I'll never forget sitting on the side of my bed, with my dad next to me, bawling my eyes out about how I didn't want him to go; this was a few weeks before he died. He was a very strict disciplinarian, having been raised Irish Catholic in Cleveland, and the oldest of three brother and one sister. Up until that point in my life, Dad was much more of an authority figure and provider than a friend, as our relationship simply hadn't matured to that stage yet. I loved him, just like my mom and brother both loved him, but he was still the guy who you didn't want to get punished by so better not to be bad, or at least not get caught being bad.
But on that day, father and son sitting side-by-side in a child's bedroom and struggling to understand the reality of death and its impending effect on our family, we shared a moment of admiration and sorrow and love that I'll never be able to properly describe to anyone, because it was something so personal.
Dad's dying devastated me and the sense of loss was more than profound. That day in my bedroom, he'd implored me to take care of my mother and watch out for my kid brother, but after he was gone I couldn't even watch out for myself.
I'd always had a fascination with bicycles, even though I had no idea that there was an entire sport built around racing them. It was my dad's death that opened a door for me into the world of cycling - in the weeks following Dad's passing, my Uncle Jimmy, Dad's younger brother by two years, bought me a black 12-speed Schwinn World Sport from Baker's, a shop in our town of Bethel Park, Pennsylvania.
While I truly liked cycling, I pursued it so vigorously for two other reasons: it was a faster means to get away from the sadness and emptiness that Death had brought me, and I found several surrogate fathers through the sport who - perhaps unbeknown to them - helped me to experience some of what it must have been like to grow into young adulthood with a dad.
Alas, even the strongest cyclist on the best bike - even one who dopes - can't outpace Death forever...even if the chase takes place across continents.
When I left Italy in 2006, it was with the hope that I could quickly replace the support and sustenance I'd sought from cycling with something healthier and more stable: my own family. And by that I mean a wife, who I knew loved me very much, and eventually children. Unfortunately, as has been chronicled here and throughout the media, the high-stakes gambit that Yuliet and I made failed miserably at the hands of Fidel Castro, leader of one of the most evil totalitarian regimes to ever hold power in the modern era.

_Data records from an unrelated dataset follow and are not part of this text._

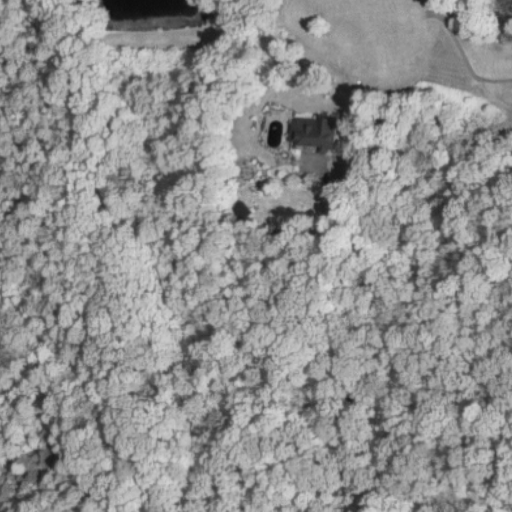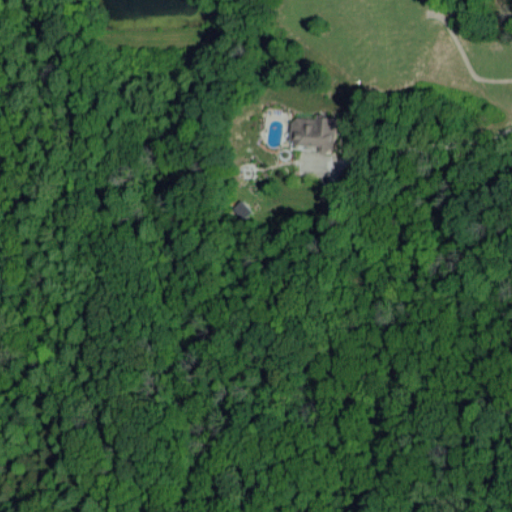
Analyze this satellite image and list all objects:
park: (387, 56)
road: (460, 57)
road: (511, 129)
building: (320, 132)
road: (413, 146)
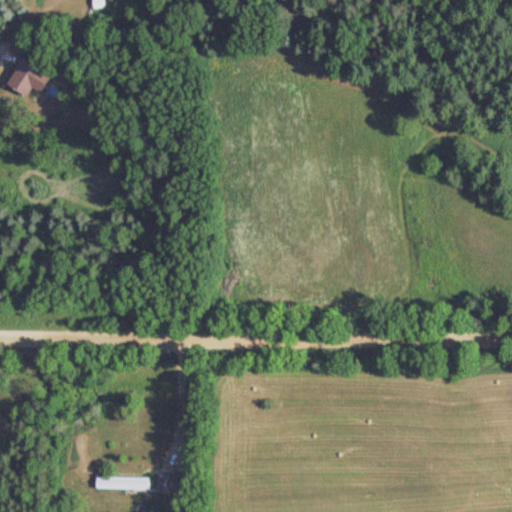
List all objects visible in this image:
building: (22, 76)
road: (255, 318)
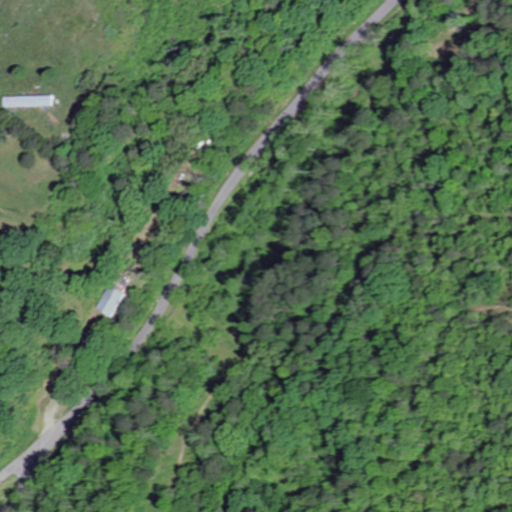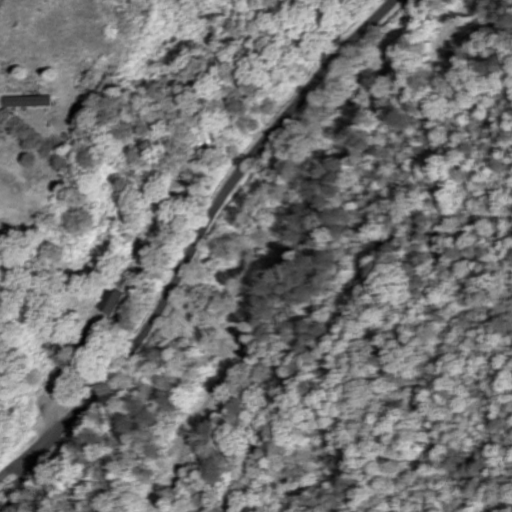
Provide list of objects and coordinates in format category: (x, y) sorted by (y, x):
road: (188, 249)
building: (113, 303)
road: (30, 452)
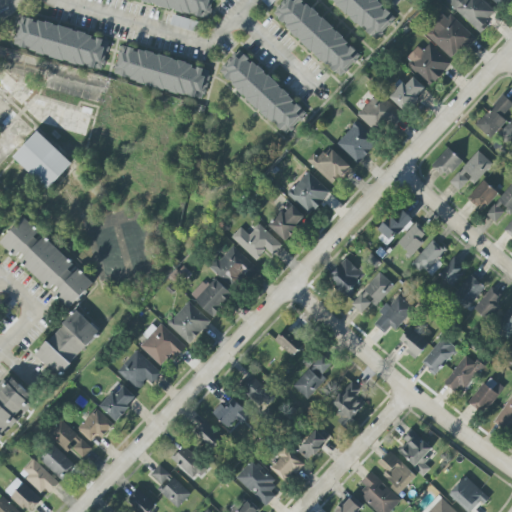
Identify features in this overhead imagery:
building: (498, 2)
building: (186, 6)
building: (473, 12)
building: (368, 14)
road: (135, 23)
building: (183, 23)
building: (317, 36)
building: (448, 36)
building: (60, 43)
road: (277, 51)
road: (511, 55)
building: (427, 63)
building: (162, 72)
building: (262, 92)
building: (407, 93)
building: (379, 114)
building: (495, 117)
building: (507, 134)
building: (357, 142)
building: (43, 160)
building: (447, 163)
building: (330, 166)
building: (471, 171)
building: (309, 193)
building: (482, 195)
building: (501, 207)
road: (458, 217)
building: (287, 222)
building: (396, 224)
building: (509, 229)
building: (412, 238)
building: (256, 242)
building: (430, 259)
building: (47, 263)
building: (231, 267)
building: (451, 273)
building: (345, 277)
road: (297, 285)
building: (468, 291)
building: (372, 293)
building: (211, 296)
building: (489, 303)
road: (39, 315)
building: (392, 315)
building: (187, 322)
building: (506, 322)
building: (289, 342)
building: (67, 343)
building: (413, 343)
building: (161, 345)
road: (1, 353)
building: (509, 353)
building: (439, 356)
building: (139, 371)
building: (462, 375)
building: (312, 378)
road: (401, 378)
building: (256, 392)
building: (486, 395)
building: (11, 402)
building: (118, 403)
building: (347, 403)
building: (505, 416)
building: (95, 426)
building: (207, 436)
building: (68, 439)
building: (312, 445)
road: (358, 451)
building: (415, 452)
building: (56, 462)
building: (189, 463)
building: (285, 466)
building: (396, 473)
building: (40, 477)
building: (257, 482)
building: (170, 487)
building: (378, 494)
building: (23, 495)
building: (467, 495)
building: (140, 502)
building: (6, 506)
building: (242, 506)
building: (349, 506)
building: (441, 507)
building: (208, 510)
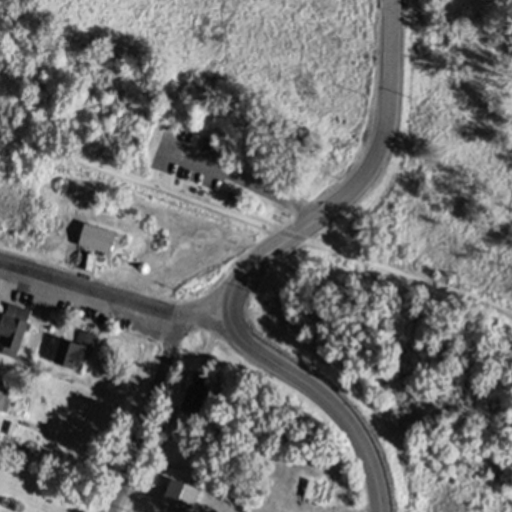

To say that didn't go according to plan would be an understatement, and it further catelyzed the reaction that culminated on the 31st of August this year, when my
Uncle Jim died. Despite almost always keeping my head down and pushing the big ring, Death finally ran me down and delivered his package.
Sitting in St. Francis de Sales Church on September 6th, with the few remaining members of my immediate family needing only a couple of pews to accommodate us all, I listened as Rev. John Vrana presided over James S. Papp's funeral mass. While the day was horrible enough with Uncle Jim's being gone, it was during mass that Death caught me, and ended a chase that had started a little more than 19 years and three months prior.
One of the scriptures read during the liturgy was Lamentations 3:17-26:
"My soul is deprived of peace, I have forgotten what happiness is; I
tell myself my future is lost, all that I hoped for from the Lord. The
thought of my homeless poverty is wormwood and gall;
remembering it over and over leaves my soul downcast within me.
But I will call this to mind, as my reason to have hope: the favors of
the Lord are not exhausted, his mercies are not spent; they are
renewed each morning, so great is his faithfulness. My portion is the
Lord, says my soul; therefore will I hope in him. Good is the Lord
to one who waits for him, to the soul that seeks him; it is good to
hope in silence for the saving help of the Lord."
I'm admittedly a wayward Catholic, but at that moment, the last lines of defense that I'd established to "protect" myself from the grief of my father's passing were broken. Death recognized his moment, which came when Rev. Vrana spoke the names of those family members who'd died before my Uncle Jim - including, of course, Joseph Papp. Suddenly I was a boy of 14 again.
I'm so sorry for not taking better care of my mother, for not being as supportive a brother as I might have been otherwise and for generally growing apart from my family as I raced around the world on a bike. But I now understand and can acknowledge that my own father's death nearly two decades ago haunted me, and influenced so many of those decisions that I made both consciously and subconsciously.
If I could have just one last chance to speak with Dad, I would tell him how much I miss him and love him, and how sorry I am for not having been a better man since he died.